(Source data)
▬▬▬▬▬▬▬▬▬▬

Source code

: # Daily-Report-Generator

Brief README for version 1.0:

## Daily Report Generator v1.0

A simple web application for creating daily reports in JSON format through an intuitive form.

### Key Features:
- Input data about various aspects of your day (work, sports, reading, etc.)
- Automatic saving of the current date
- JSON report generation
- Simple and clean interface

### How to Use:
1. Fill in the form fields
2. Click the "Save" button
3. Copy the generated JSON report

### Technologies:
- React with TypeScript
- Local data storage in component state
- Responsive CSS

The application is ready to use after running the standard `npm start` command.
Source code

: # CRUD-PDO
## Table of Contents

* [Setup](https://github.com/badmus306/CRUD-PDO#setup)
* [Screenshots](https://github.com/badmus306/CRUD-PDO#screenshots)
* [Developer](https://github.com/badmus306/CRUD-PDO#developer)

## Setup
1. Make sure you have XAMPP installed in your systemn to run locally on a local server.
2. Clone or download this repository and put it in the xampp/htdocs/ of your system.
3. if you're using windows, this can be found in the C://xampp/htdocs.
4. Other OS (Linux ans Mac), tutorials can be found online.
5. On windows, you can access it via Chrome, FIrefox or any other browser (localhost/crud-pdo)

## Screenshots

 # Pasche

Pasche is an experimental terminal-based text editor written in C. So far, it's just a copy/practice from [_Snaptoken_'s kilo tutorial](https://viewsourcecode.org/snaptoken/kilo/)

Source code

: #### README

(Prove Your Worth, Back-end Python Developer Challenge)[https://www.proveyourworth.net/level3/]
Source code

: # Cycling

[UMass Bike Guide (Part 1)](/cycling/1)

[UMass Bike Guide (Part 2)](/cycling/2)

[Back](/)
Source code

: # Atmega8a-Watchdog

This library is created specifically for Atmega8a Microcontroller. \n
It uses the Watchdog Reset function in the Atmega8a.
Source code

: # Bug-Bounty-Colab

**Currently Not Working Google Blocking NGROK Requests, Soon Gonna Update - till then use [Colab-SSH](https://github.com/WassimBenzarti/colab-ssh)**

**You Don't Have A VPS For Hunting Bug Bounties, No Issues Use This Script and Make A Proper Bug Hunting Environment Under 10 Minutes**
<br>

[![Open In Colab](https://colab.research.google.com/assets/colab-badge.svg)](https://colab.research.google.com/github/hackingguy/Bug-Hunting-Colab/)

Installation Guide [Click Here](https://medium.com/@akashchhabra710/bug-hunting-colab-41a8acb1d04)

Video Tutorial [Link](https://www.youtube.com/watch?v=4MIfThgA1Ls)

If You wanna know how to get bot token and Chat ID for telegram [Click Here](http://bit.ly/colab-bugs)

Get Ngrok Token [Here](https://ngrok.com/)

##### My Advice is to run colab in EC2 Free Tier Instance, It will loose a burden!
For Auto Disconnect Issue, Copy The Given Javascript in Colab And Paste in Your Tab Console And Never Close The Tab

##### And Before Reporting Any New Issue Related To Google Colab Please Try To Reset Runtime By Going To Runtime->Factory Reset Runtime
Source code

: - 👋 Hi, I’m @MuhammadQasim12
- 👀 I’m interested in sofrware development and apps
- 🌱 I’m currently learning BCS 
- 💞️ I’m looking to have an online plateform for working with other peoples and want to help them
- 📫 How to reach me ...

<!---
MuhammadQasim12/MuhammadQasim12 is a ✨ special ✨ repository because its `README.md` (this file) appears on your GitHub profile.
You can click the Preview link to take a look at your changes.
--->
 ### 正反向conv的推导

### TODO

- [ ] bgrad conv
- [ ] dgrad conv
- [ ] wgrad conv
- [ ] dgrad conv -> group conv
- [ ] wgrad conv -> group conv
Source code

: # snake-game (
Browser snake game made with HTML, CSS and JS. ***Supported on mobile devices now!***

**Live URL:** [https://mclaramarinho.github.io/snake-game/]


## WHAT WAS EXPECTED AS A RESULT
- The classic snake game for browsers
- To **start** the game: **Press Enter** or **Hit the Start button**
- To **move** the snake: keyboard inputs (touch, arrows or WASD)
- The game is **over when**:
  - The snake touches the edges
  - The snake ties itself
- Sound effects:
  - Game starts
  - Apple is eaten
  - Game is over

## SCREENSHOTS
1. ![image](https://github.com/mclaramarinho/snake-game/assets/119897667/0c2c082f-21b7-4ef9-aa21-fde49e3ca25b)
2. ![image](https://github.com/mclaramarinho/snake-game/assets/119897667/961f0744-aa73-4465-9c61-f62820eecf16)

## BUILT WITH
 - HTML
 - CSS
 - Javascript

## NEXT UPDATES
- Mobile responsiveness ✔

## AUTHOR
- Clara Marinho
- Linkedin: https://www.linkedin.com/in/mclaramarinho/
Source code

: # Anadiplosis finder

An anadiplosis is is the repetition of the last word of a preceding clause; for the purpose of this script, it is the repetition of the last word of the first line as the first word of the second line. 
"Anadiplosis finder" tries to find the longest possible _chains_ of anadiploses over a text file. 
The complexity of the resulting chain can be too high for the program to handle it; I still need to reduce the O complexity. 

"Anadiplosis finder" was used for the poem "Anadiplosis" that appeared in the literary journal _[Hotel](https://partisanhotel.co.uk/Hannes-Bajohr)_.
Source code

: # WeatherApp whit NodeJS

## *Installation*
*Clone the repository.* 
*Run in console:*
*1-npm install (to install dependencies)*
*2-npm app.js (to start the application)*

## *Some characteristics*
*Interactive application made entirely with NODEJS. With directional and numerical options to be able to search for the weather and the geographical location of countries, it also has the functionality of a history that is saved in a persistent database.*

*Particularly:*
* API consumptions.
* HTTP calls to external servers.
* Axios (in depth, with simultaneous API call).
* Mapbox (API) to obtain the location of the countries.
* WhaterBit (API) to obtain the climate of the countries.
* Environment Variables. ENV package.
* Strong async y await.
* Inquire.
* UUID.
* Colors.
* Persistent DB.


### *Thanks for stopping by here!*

▬▬▬▬▬▬▬▬▬▬

◆ Work to be completed:
Reproduce the rows word for word, from the very first line through the line containing "- Simple and clean interface", with that line included.

◆ Task response:
Source code

: # Daily-Report-Generator

Brief README for version 1.0:

## Daily Report Generator v1.0

A simple web application for creating daily reports in JSON format through an intuitive form.

### Key Features:
- Input data about various aspects of your day (work, sports, reading, etc.)
- Automatic saving of the current date
- JSON report generation
- Simple and clean interface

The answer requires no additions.